*** Block opens ***

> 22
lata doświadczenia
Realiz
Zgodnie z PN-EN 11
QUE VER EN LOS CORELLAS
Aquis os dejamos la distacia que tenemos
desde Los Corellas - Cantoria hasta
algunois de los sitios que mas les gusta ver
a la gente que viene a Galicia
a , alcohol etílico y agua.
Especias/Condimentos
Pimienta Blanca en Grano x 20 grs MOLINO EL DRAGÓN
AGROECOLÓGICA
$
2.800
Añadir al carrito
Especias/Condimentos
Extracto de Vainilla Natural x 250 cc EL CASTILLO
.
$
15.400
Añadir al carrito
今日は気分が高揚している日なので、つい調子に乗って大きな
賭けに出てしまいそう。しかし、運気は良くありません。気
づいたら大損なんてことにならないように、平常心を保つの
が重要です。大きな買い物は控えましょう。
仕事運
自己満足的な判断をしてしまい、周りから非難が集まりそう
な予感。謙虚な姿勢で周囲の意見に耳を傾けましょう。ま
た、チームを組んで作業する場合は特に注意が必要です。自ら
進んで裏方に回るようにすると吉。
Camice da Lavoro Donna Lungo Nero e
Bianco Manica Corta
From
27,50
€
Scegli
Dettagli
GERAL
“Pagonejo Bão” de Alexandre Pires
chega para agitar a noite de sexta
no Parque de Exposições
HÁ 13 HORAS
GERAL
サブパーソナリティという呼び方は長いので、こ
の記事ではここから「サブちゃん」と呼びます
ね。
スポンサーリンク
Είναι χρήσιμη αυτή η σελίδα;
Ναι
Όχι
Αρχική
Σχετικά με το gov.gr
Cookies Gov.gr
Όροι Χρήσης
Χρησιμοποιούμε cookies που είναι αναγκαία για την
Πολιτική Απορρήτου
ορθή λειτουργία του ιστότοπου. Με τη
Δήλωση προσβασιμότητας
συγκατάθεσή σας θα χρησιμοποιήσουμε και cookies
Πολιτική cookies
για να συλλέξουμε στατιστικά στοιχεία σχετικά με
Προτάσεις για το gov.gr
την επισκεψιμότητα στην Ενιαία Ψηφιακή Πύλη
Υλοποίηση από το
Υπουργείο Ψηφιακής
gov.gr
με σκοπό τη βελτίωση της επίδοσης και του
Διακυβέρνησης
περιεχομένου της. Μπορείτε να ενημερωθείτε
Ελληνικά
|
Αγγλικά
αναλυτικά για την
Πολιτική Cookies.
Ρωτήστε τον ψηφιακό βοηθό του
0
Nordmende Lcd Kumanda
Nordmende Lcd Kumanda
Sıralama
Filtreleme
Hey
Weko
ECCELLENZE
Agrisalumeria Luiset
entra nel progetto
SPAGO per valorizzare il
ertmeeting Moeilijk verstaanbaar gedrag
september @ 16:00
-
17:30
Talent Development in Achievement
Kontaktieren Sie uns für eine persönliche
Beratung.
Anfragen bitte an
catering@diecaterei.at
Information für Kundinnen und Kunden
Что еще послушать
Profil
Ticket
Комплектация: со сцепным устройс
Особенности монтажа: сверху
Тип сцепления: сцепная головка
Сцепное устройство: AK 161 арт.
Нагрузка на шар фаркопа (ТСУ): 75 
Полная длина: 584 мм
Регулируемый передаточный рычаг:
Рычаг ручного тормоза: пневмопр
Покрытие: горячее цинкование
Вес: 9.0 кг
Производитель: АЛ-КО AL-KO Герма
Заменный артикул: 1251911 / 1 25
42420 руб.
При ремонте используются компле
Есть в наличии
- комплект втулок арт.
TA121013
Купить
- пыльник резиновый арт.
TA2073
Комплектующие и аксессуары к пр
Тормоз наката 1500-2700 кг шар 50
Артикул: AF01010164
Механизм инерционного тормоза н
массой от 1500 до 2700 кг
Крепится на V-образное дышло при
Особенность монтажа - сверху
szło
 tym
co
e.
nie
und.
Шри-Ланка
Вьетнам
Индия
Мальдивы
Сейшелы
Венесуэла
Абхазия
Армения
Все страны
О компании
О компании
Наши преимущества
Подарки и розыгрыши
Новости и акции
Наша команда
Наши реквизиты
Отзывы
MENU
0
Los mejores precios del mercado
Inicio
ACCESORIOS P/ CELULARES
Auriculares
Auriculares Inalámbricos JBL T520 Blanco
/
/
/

*** Block closes ***

▸ TASK DIRECTIONS
Please turn everything from the start of the material down to and including the line that contains "ορθή λειτουργία του ιστότοπου. Με τη" into a numbered list, leaving out any blank lines.

▸ RESPONSE TO THIS EXERCISE
1. > 22
2. lata doświadczenia
3. Realiz
4. Zgodnie z PN-EN 11
5. QUE VER EN LOS CORELLAS
6. Aquis os dejamos la distacia que tenemos
7. desde Los Corellas - Cantoria hasta
8. algunois de los sitios que mas les gusta ver
9. a la gente que viene a Galicia
10. a , alcohol etílico y agua.
11. Especias/Condimentos
12. Pimienta Blanca en Grano x 20 grs MOLINO EL DRAGÓN
13. AGROECOLÓGICA
14. $
15. 2.800
16. Añadir al carrito
17. Especias/Condimentos
18. Extracto de Vainilla Natural x 250 cc EL CASTILLO
19. .
20. $
21. 15.400
22. Añadir al carrito
23. 今日は気分が高揚している日なので、つい調子に乗って大きな
24. 賭けに出てしまいそう。しかし、運気は良くありません。気
25. づいたら大損なんてことにならないように、平常心を保つの
26. が重要です。大きな買い物は控えましょう。
27. 仕事運
28. 自己満足的な判断をしてしまい、周りから非難が集まりそう
29. な予感。謙虚な姿勢で周囲の意見に耳を傾けましょう。ま
30. た、チームを組んで作業する場合は特に注意が必要です。自ら
31. 進んで裏方に回るようにすると吉。
32. Camice da Lavoro Donna Lungo Nero e
33. Bianco Manica Corta
34. From
35. 27,50
36. €
37. Scegli
38. Dettagli
39. GERAL
40. “Pagonejo Bão” de Alexandre Pires
41. chega para agitar a noite de sexta
42. no Parque de Exposições
43. HÁ 13 HORAS
44. GERAL
45. サブパーソナリティという呼び方は長いので、こ
46. の記事ではここから「サブちゃん」と呼びます
47. ね。
48. スポンサーリンク
49. Είναι χρήσιμη αυτή η σελίδα;
50. Ναι
51. Όχι
52. Αρχική
53. Σχετικά με το gov.gr
54. Cookies Gov.gr
55. Όροι Χρήσης
56. Χρησιμοποιούμε cookies που είναι αναγκαία για την
57. Πολιτική Απορρήτου
58. ορθή λειτουργία του ιστότοπου. Με τη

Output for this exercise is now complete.